Treating the content-addressable entities as blobs works well for JSON and other self-contained document models (e.g. XML, YAML). It does not work for JSON-LD, because the meaning of a JSON-LD document can be modified by modifying an external context file and without affecting the digest. This can be solved by using expanded-contexts. Then JSON-LD is simply JSON, and can be treated as a blob. It also does not work for XML documents with an XML Schema, because an XML schema may alter the meaning of an XML document (whitespace behavior primarily, but that can be important for text content).

Manifests

An object manifest can be used to deal with the self-containment problem. If an object has references to other objects (i.e. it is not self-contained), an object manifest lists identifiers to all the necessary pieces so a consumer of the object can retrieve the object with all its relevant pieces, and validate each and every one of those objects as blobs without any preprocessing. It may look like this:

{
   "id": [
      "sha256:abcdef...",
      "sha512:123455....",
      ...
   ],
   "parts": {
      "part1": "<id for part1>",
      "part2": "<id for part2>",
      ...
   }
}

For example, an application attempts to accesses a JSON-LD document using its digest:

GET /www.example.org/objects/sha256:abcdef...

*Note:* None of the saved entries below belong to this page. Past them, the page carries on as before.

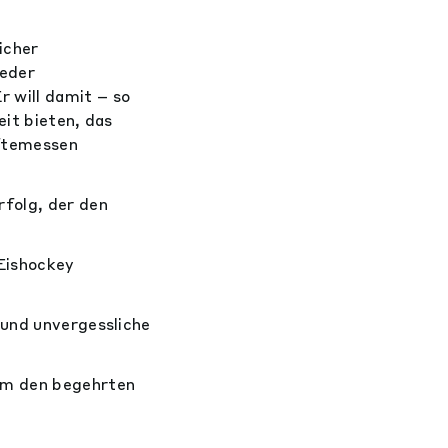
icher
ieder
 will damit – so
eit bieten, das
äftemessen
rfolg, der den
 Eishockey
 und unvergessliche
 um den begehrten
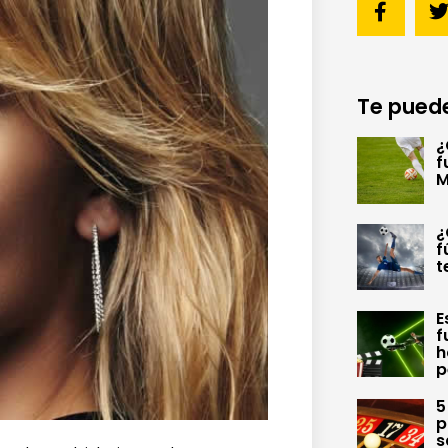
Te puede
¿
f
M
¿
f
t
E
f
h
p
5
p
s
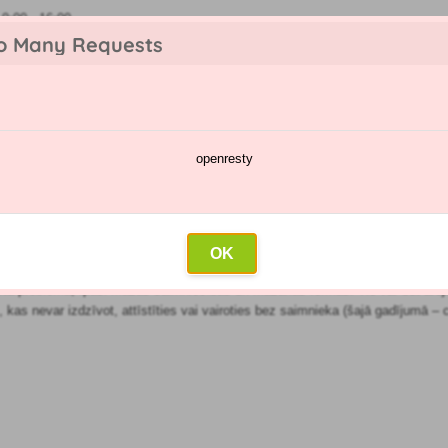
:00 - 16:00
o Many Requests
openresty
katalogs
Smidzināšanas kalendārs
Vairumtirdzniecība
Sazin
 vistām
OK
atīta problēma, īpaši mazās saimniecībās un mazākās fermās. Tie var būt ārējie (
mi, kas nevar izdzīvot, attīstīties vai vairoties bez saimnieka (šajā gadījumā – c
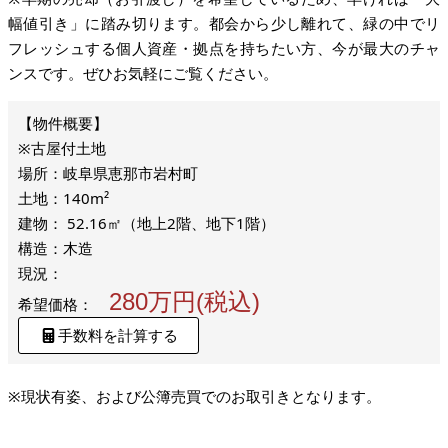
幅値引き」に踏み切ります。都会から少し離れて、緑の中でリ
フレッシュする個人資産・拠点を持ちたい方、今が最大のチャ
ンスです。ぜひお気軽にご覧ください。
※古屋付土地
場所：岐阜県恵那市岩村町
土地：140m²
建物： 52.16㎡（地上2階、地下1階）
構造：木造
現況：
280万円(税込)
希望価格：
手数料を計算する
※現状有姿、および公簿売買でのお取引きとなります。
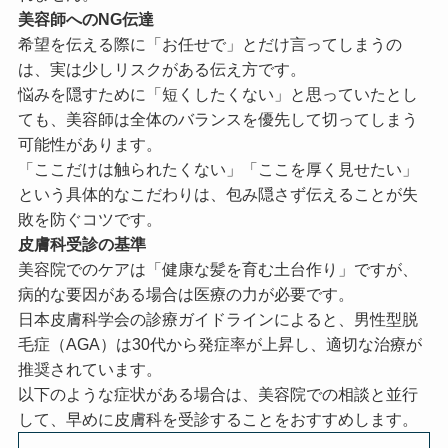
美容師へのNG伝達
希望を伝える際に「お任せで」とだけ言ってしまうの
は、実は少しリスクがある伝え方です。
悩みを隠すために「短くしたくない」と思っていたとし
ても、美容師は全体のバランスを優先して切ってしまう
可能性があります。
「ここだけは触られたくない」「ここを厚く見せたい」
という具体的なこだわりは、包み隠さず伝えることが失
敗を防ぐコツです。
皮膚科受診の基準
美容院でのケアは「健康な髪を育む土台作り」ですが、
病的な要因がある場合は医療の力が必要です。
日本皮膚科学会の診療ガイドラインによると、男性型脱
毛症（AGA）は30代から発症率が上昇し、適切な治療が
推奨されています。
以下のような症状がある場合は、美容院での相談と並行
して、早めに皮膚科を受診することをおすすめします。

The request returns the manifest:

{
  "id": "sha256:abcdef...",
  "parts": {
    "main": "idmain",
    "https://example.org/context": "idcontext"
  }
}

The application can validate the integrity of the manifest using its wire representation, and then parses it. It loads main next:

GET /www.example.org/objects/idmain

which returns:

{
  "@context:" "https://example.org/context",
  ...
}

The application can again validate the JDON-LD document using its wire representation. Now the application processes the JSON-LD document using a resolver that maps https://example.org/context to the address given in the manifest:

GET /www.example.org/context/idcontext

The application validates the returned context document, and processed the JSON-LD document.

This scheme does not need any normalization, it is self contained, and validations are performed on the wire representations of objects.